■ WHAT THE TASK REQUIRES
From the article on Quartz's website design below, copy word for word the part that opens with the words containing "You would think" and closes with "confusing user interface.".

■ EXTRACTED TEXT
_____

Quartz Has Developed the World’s Worst Website Design
There seems to be an unspoken competition among certain website designers to see who can make the least usable, most bloated, and slowest to load web page.
That competition was in part what inspired Google to launch AMP and for Apple to integrate ad-blocking into iOS (both are intended to improve the mobile browsing experience, just in different ways).
You would think the publicity surrounding bad browsing experiences would have killed that competition, but Quartz did not get the message.
They have just launched a new section of their site that combines the worst of all possible web designs.
The main Quartz website is just a WordPress site with a nice clean design that behaves exactly the way you would expect , but the new one features a bizarre new design running on top of WordPress.
Not only are each of the web pages on the new site massive, they also contain multiple auto-play videos and are connected via a bizarrely confusing user interface.

_____

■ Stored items
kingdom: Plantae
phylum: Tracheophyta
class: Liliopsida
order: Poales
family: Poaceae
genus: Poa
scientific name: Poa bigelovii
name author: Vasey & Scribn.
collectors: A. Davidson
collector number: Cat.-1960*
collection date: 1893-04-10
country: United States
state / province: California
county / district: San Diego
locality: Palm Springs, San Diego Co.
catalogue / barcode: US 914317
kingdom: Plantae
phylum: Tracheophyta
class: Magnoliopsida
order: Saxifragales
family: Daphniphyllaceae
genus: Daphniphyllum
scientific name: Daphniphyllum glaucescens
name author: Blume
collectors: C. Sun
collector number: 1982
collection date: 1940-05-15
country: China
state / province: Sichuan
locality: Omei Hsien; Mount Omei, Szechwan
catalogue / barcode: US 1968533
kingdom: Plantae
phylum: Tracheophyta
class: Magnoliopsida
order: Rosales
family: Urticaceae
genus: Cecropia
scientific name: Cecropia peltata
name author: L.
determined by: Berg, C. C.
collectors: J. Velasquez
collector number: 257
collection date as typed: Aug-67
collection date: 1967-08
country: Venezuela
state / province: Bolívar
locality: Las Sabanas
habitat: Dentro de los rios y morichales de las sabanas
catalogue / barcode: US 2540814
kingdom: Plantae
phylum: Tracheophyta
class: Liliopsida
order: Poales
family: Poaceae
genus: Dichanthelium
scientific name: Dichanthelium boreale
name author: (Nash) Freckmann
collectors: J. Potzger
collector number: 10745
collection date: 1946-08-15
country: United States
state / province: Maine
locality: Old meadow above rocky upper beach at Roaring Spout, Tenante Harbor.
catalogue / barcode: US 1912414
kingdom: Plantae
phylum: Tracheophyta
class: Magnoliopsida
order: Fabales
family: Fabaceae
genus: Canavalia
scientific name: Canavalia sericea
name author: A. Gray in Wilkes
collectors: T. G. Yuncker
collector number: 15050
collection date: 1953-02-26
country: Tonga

_____

■ WORKED SOLUTION
You would think the publicity surrounding bad browsing experiences would have killed that competition, but Quartz did not get the message.
They have just launched a new section of their site that combines the worst of all possible web designs.
The main Quartz website is just a WordPress site with a nice clean design that behaves exactly the way you would expect , but the new one features a bizarre new design running on top of WordPress.
Not only are each of the web pages on the new site massive, they also contain multiple auto-play videos and are connected via a bizarrely confusing user interface.